Local tourism officials are monitoring what Brexit could mean for British travel to the Bradenton area, but the executive director of the Bradenton Area Convention and Visitors Bureau isn’t concerned.
“Obviously, we're monitoring the U.K. vote and we would not expect to see much of a drop off from that market the rest of this calendar year because most of the British who have secured holidays through tour operators are contracted,” said Elliott Falcione said. “If anything we’ll see a moderate drop off.”
“The clientele we target in that market is not weathered in economic fluctuation,” Falcione added.
All of this detail nobody knows the answer to. It’s difficult to look at what future might look at at the moment.
Kevin Kaley, Vice Chair of the U.K.’s Tourism Society
Dimitrios Buhalis, head of the Department of Tourism and Hospitality, director of the eTourism Lab and deputy director of the International Centre for Tourism and Hospitality Research at Bournemouth University in England, said he and many others he knew didn’t think the government would really vote for Brexit. The decision hasn’t been set in stone yet and the U.K. could reap some unforeseen benefits in the meantime.

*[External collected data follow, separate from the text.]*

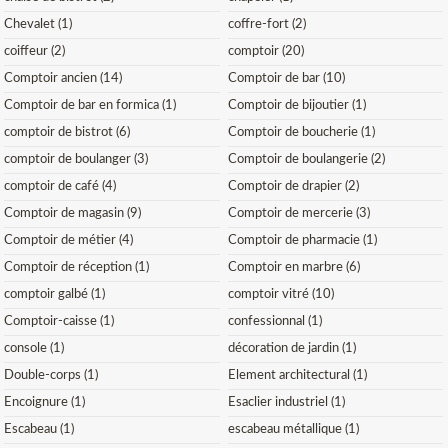
Chevalet (1)
coffre-fort (2)
coiffeur (2)
comptoir (20)
Comptoir ancien (14)
Comptoir de bar (10)
Comptoir de bar en formica (1)
Comptoir de bijoutier (1)
comptoir de bistrot (6)
Comptoir de boucherie (1)
comptoir de boulanger (3)
Comptoir de boulangerie (2)
comptoir de café (4)
Comptoir de drapier (2)
Comptoir de magasin (9)
Comptoir de mercerie (3)
Comptoir de métier (4)
Comptoir de pharmacie (1)
Comptoir de réception (1)
Comptoir en marbre (6)
comptoir galbé (1)
comptoir vitré (10)
Comptoir-caisse (1)
confessionnal (1)
console (1)
décoration de jardin (1)
Double-corps (1)
Element architectural (1)
Encoignure (1)
Esaclier industriel (1)
Escabeau (1)
escabeau métallique (1)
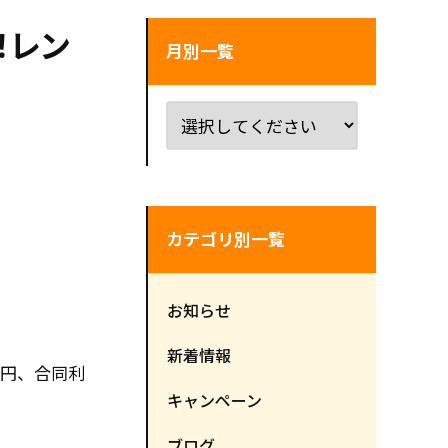
！レン
月別一覧
カテゴリ別一覧
お知らせ
新着情報
0円、合同利
キャンペーン
ブログ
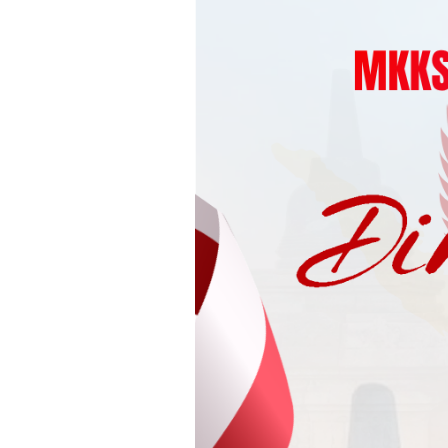
Loncat
ke
konten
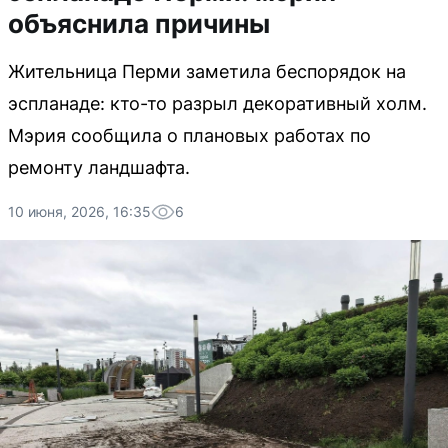
объяснила причины
Жительница Перми заметила беспорядок на
эспланаде: кто-то разрыл декоративный холм.
Мэрия сообщила о плановых работах по
ремонту ландшафта.
10 июня, 2026, 16:35
6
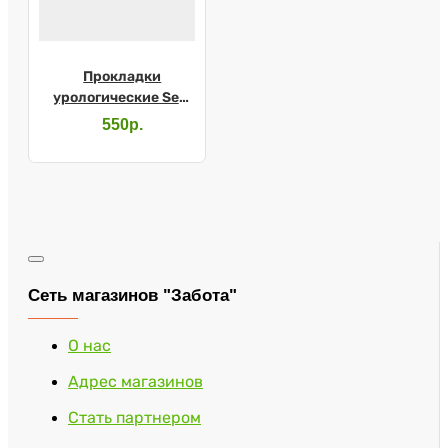
Прокладки
урологические Seni
Lady Mini №20
550р.
Сеть магазинов "Забота"
О нас
Адрес магазинов
Стать партнером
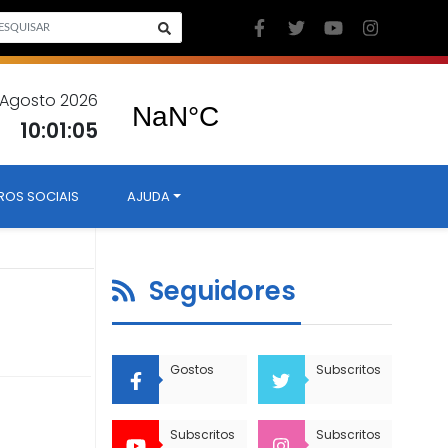
 Agosto 2026
10:01:06
ROS SOCIAIS
AJUDA
Seguidores
Gostos
Subscritos
Subscritos
Subscritos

“We may see an increase in the incoming market and stay-cations,” Buhalis said. “Now the U.K. will be much cheaper than it has been for a long time. We expect people will come into the U.K. and travel around and spend good money because it will be cheaper. It's interesting because of all this publicity the U.K. is getting it's effectively operating as advertising for U.K.”
Parrish did note that the U.K. is second to Canada in Florida’s tourism market and it’s likely fewer U.K. people will travel anywhere because of financial uncertainty.
“The volatility in financial markets affects tourism because people will wait and not spend money,” Parrish said.
But ultimately, all of what was discussed in Wednesday’s webinar were mere predictions.
“All of this detail, nobody knows the answer to,” said the webinar’s third panelist, Kevin Kaley, vice chair of the U.K.’s Tourism Society. “It’s difficult to look at what future might look at at the moment.”